***** Quoted passage *****
- Darcy-Jones in Waitress! 1982
- Born: Patricia Darcy April 2, 1953 Orange, New Jersey, United States
- Died: June 16, 2007 (aged 54) Hopatcong, New Jersey, United States
- Occupations: Singer, vocalist, actor

= Patricia Darcy Jones =

American actress

Patricia Darcy-Jones (April 2, 1953 – June 16, 2007) was an American rock singer, vocalist and Broadway actress.

==Personal life==
Darcy-Jones was one of four children born to Helen and Eugene Darcy Sr. She married Courtney Jones, whom she met on one of Cher's tours in 1989. He used to engage her in casual conversation as the sound crew set up, which "snowballed itself into more of a relationship" according to Jones.
***** Records shown *****
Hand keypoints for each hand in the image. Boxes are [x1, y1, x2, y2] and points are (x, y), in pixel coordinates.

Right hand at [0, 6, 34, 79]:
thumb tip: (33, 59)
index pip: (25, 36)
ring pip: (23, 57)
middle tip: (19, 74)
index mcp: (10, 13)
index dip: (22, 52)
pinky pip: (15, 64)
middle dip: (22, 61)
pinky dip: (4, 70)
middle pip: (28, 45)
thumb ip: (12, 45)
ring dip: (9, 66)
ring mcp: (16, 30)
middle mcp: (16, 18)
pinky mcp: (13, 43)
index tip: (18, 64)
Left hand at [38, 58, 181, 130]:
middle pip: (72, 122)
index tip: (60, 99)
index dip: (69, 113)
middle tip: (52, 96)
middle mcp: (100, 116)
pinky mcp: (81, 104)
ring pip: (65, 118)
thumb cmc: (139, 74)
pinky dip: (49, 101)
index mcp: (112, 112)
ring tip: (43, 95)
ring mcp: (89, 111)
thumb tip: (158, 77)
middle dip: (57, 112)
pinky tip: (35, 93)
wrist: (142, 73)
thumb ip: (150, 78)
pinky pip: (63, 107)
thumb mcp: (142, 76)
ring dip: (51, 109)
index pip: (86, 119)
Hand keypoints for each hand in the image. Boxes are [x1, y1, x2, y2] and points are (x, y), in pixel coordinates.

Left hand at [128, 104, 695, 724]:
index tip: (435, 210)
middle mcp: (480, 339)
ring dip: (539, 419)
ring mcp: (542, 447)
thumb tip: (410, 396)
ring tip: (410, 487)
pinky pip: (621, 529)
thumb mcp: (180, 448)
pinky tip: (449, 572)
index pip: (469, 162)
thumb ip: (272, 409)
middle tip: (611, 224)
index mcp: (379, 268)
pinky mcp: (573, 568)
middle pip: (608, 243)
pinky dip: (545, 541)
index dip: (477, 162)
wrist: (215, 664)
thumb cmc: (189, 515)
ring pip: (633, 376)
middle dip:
*****
Work item
In the Patricia Darcy-Jones biography, where did she meet her husband, Courtney Jones?

Response area
She met him on one of Cher's tours in 1989.